Text provided
The “usual” problem, where we want p/q to be close to a real number α, can be
thought of as finding Gaussian integers (q + ip) that lie close to the line
y=αx in the complex plane, i.e. points z on the lattice such that Im(z)/Re(z)
≈ α.

Here, with α=√3, we want to solve the same problem, i.e. find rational numbers
p/q close to α, except that p/q must further be of the form (ad-bc)/(ac+bd)
for some (a, b, c, d). Here's the thing: this is precisely the same as saying
that (q + ip) is not a Gaussian prime! This is because (a-ib)(c+id) = (ac+bd)
+ i(ad-bc).
([https://en.wikipedia.org/w/index.php?title=Brahmagupta%E2%80...](https://en.wikipedia.org/w/index.php?title=Brahmagupta%E2%80%93Fibonacci_identity&oldid=863796842))
So any (q + ip) of the form (ac+bd) + i(ad-bc) can be written as the product
of two Gaussian integers, and vice-versa.

[Source records]
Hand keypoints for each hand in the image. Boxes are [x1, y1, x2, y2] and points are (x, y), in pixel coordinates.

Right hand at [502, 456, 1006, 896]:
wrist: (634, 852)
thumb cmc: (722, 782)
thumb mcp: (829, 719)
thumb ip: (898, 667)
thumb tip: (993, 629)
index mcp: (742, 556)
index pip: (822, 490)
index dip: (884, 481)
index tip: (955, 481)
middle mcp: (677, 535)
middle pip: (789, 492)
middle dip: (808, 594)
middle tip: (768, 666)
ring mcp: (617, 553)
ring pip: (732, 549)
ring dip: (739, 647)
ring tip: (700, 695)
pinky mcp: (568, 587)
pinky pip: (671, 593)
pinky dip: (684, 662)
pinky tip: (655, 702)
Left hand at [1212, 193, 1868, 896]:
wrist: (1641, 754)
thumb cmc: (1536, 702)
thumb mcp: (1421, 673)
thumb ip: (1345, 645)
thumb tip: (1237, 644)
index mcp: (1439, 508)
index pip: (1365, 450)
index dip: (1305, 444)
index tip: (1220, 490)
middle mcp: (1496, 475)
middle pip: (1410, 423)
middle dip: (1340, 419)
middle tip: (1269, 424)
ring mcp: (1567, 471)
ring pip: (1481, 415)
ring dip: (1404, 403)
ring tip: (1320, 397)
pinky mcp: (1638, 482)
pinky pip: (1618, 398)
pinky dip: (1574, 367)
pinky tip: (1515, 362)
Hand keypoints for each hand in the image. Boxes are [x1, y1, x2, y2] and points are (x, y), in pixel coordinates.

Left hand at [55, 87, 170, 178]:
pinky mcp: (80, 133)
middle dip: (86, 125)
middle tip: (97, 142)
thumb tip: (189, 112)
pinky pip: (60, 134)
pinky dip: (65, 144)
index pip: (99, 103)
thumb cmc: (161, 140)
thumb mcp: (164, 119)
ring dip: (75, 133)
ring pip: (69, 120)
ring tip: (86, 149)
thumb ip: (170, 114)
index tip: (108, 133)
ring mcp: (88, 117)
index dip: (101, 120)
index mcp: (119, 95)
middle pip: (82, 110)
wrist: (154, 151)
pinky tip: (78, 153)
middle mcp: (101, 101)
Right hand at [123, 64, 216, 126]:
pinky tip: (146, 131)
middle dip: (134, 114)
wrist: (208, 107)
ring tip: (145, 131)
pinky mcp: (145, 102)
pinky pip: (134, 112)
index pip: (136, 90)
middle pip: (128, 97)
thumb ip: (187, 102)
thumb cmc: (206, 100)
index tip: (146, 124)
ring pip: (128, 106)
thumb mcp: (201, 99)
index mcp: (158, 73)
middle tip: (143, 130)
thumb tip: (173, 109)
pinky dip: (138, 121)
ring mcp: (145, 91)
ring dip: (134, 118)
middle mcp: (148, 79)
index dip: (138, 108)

Tasks
A - Summarize the passage on Gaussian integers and rational approximations of √3 in exactly two sentences.
B - Resume the passage on Gaussian integers and rational approximations of √3 from the point at which it stops.

Task responses
A - Finding a fraction p/q close to a real number α amounts to finding Gaussian integers q + ip that lie near the line y = αx in the complex plane. For α = √3, requiring p/q to have the form (ad−bc)/(ac+bd) is equivalent to requiring that q + ip not be a Gaussian prime, because (a−ib)(c+id) = (ac+bd) + i(ad−bc).

B -
So the relation between the Diophantine approximation problem and this one is
that while there we want to find Gaussian integers close to the line
Im(z)=αRe(z), here we want to find _composite_ Gaussian integers close to the
line Im(z)=αRe(z).

(Note we can get different "best" approximations depending on how we measure
closeness; see my other comment here:
[https://news.ycombinator.com/item?id=18555240](https://news.ycombinator.com/item?id=18555240)
Also, I expect that as denominators get larger, the primes get sparser, so
this becomes closer to the usual problem. Of course in the original post
linked here, the goal is to find small solutions, so the difference matters.)